● **BRIEF**
All lines from the one containing "X57276Y-37286D02*" through the end of the entries below should appear in the answer exactly, with no others.

● **DATASET RECORDS**

################

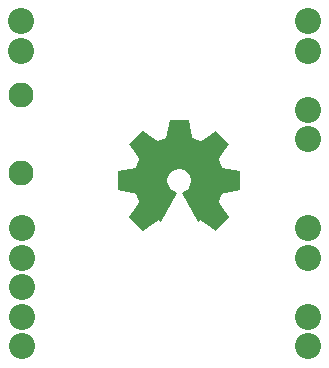
<source format=gbs>
G04 (created by PCBNEW-RS274X (2012-01-19 BZR 3256)-stable) date 11/26/2012 8:22:25 AM*
G01*
G70*
G90*
%MOIN*%
G04 Gerber Fmt 3.4, Leading zero omitted, Abs format*
%FSLAX34Y34*%
G04 APERTURE LIST*
%ADD10C,0.006000*%
%ADD11C,0.086900*%
%ADD12C,0.083000*%
G04 APERTURE END LIST*
G54D10*
G54D11*
X61220Y-39606D03*
X51693Y-42559D03*
X51693Y-41575D03*
X51693Y-40591D03*
X51693Y-39606D03*
X51693Y-38622D03*
X51654Y-31732D03*
X51654Y-32717D03*
X61220Y-31732D03*
X61220Y-32717D03*
X61220Y-34685D03*
X61220Y-35669D03*
X61220Y-38622D03*
X61220Y-42559D03*
X61220Y-41575D03*
G54D12*
X51664Y-36771D03*
X51664Y-34173D03*
G54D10*
G36*
X56466Y-35802D02*
X56614Y-35012D01*
X57244Y-35012D01*
X57392Y-35802D01*
X56466Y-35802D01*
X56466Y-35802D01*
G37*
G36*
X55722Y-36495D02*
X55268Y-35831D01*
X55713Y-35386D01*
X56377Y-35840D01*
X55722Y-36495D01*
X55722Y-36495D01*
G37*
G36*
X55684Y-37510D02*
X54894Y-37362D01*
X54894Y-36732D01*
X55684Y-36584D01*
X55684Y-37510D01*
X55684Y-37510D01*
G37*
G36*
X56377Y-38254D02*
X55713Y-38708D01*
X55268Y-38263D01*
X55722Y-37599D01*
X56377Y-38254D01*
X56377Y-38254D01*
G37*
G36*
X57481Y-35840D02*
X58145Y-35386D01*
X58590Y-35831D01*
X58136Y-36495D01*
X57481Y-35840D01*
X57481Y-35840D01*
G37*
G36*
X58174Y-36584D02*
X58964Y-36732D01*
X58964Y-37362D01*
X58174Y-37510D01*
X58174Y-36584D01*
X58174Y-36584D01*
G37*
G36*
X58136Y-37599D02*
X58590Y-38263D01*
X58145Y-38708D01*
X57481Y-38254D01*
X58136Y-37599D01*
X58136Y-37599D01*
G37*
G36*
X56714Y-36655D02*
X56514Y-35553D01*
X57344Y-35553D01*
X57144Y-36655D01*
X56714Y-36655D01*
X56714Y-36655D01*
G37*
G36*
X56880Y-36603D02*
X57116Y-35508D01*
X57883Y-35826D01*
X57277Y-36767D01*
X56880Y-36603D01*
X56880Y-36603D01*
G37*
G36*
X56581Y-36767D02*
X55975Y-35826D01*
X56742Y-35508D01*
X56978Y-36603D01*
X56581Y-36767D01*
X56581Y-36767D01*
G37*
G36*
X56501Y-36923D02*
X55580Y-36285D01*
X56167Y-35698D01*
X56805Y-36619D01*
X56501Y-36923D01*
X56501Y-36923D01*
G37*
G36*
X57053Y-36619D02*
X57691Y-35698D01*
X58278Y-36285D01*
X57357Y-36923D01*
X57053Y-36619D01*
X57053Y-36619D01*
G37*
G36*
X56485Y-37096D02*
X55390Y-36860D01*
X55708Y-36093D01*
X56649Y-36699D01*
X56485Y-37096D01*
X56485Y-37096D01*
G37*
G36*
X57209Y-36699D02*
X58150Y-36093D01*
X58468Y-36860D01*
X57373Y-37096D01*
X57209Y-36699D01*
X57209Y-36699D01*
G37*
G36*
X56537Y-37262D02*
X55435Y-37462D01*
X55435Y-36632D01*
X56537Y-36832D01*
X56537Y-37262D01*
X56537Y-37262D01*
G37*
G36*
X57321Y-36832D02*
X58423Y-36632D01*
X58423Y-37462D01*
X57321Y-37262D01*
X57321Y-36832D01*
X57321Y-36832D01*
G37*
G36*
X57373Y-36998D02*
X58468Y-37234D01*
X58150Y-38001D01*
X57209Y-37395D01*
X57373Y-36998D01*
X57373Y-36998D01*
G37*
G36*
X56649Y-37395D02*
X55708Y-38001D01*
X55390Y-37234D01*
X56485Y-36998D01*
X56649Y-37395D01*
X56649Y-37395D01*
G37*
G36*
X56805Y-37475D02*
X56167Y-38396D01*
X55580Y-37809D01*
X56501Y-37171D01*
X56805Y-37475D01*
X56805Y-37475D01*
G37*
G36*
X57357Y-37171D02*
X58278Y-37809D01*
X57691Y-38396D01*
X57053Y-37475D01*
X57357Y-37171D01*
X57357Y-37171D01*
G37*
G36*
X57276Y-37286D02*
X57971Y-38147D01*
X57545Y-38431D01*
X57016Y-37459D01*
X57276Y-37286D01*
X57276Y-37286D01*
G37*
G36*
X56842Y-37459D02*
X56313Y-38431D01*
X55887Y-38147D01*
X56582Y-37286D01*
X56842Y-37459D01*
X56842Y-37459D01*
G37*
M02*

</source>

################

● **ANSWER BELOW**
X57276Y-37286D02*
X57971Y-38147D01*
X57545Y-38431D01*
X57016Y-37459D01*
X57276Y-37286D01*
X57276Y-37286D01*
G37*
G36*
X56842Y-37459D02*
X56313Y-38431D01*
X55887Y-38147D01*
X56582Y-37286D01*
X56842Y-37459D01*
X56842Y-37459D01*
G37*
M02*

</source>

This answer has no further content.